Can't speak for the rest of the questions, but the first one is fairly simple - adding length data to the input of the md5, at any stage of the hashing process (1st block, Nth block, final block) just changes the output hash. You couldn't retrieve that length from the output hash string afterwards. It's also not inconceivable that a collision couldn't be produced from another string with the exact same length in the first place, so saying "the original string was 17 bytes" is meaningless, because the colliding string could also be 17 bytes.
e.g.
md5("abce(17bytes)fghi") = md5("abdefghi<long sequence of text to produce collision>")
is still possible.
In the case of X.509 certificates specifically, the "comments" are not comments in the programming language sense: they are simply additional attributes with an OID that indicates they are to be interpreted as comments. The signature on a certificate is defined to be over the DER representation of the entire tbsCertificate ('to be signed' certificate) structure which includes all the additional attributes.
Hash function design is pretty deep theory, though, and might be better served on the Theoretical CS Stack Exchange.
As #Marc points out, though, as long as more bits can be modified than the output of the hash function contains, then by the pigeonhole principle a collision must exist for some pair of inputs. Because cryptographic hash functions are in general designed to behave pseudo-randomly over their inputs, collisions will tend toward being uniformly distributed over possible inputs.

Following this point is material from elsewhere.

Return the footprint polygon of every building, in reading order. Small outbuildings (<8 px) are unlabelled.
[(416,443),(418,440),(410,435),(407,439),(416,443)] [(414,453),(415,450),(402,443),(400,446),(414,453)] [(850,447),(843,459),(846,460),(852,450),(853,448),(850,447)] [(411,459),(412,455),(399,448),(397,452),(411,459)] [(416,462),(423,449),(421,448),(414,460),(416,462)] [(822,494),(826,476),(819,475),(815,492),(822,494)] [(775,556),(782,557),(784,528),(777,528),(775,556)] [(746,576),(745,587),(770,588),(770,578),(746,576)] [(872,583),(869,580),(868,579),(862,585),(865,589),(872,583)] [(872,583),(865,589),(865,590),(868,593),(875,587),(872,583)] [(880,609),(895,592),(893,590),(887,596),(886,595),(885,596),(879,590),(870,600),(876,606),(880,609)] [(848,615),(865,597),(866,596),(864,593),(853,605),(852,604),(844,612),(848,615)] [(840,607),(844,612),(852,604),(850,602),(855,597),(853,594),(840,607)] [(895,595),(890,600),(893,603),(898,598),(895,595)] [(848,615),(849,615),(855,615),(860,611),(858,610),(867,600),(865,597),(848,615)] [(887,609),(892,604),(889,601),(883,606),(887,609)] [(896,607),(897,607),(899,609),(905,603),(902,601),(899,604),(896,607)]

EDIT: Incorporating the message length into the final block of the hash function would be equivalent to appending the length of everything that has gone before to the input message, so there's no real need to modify the hash function to do this itself; rather, specify it as part of the usage in a given context. I can see where this would make some types of collision attacks harder to pull off, since if you change the message length there's a changed field "downstream" of the area modified by the attack. However, this wouldn't necessarily impede the X.509 intermediate CA forgery attack since the length of the tbsCertificate is not modified.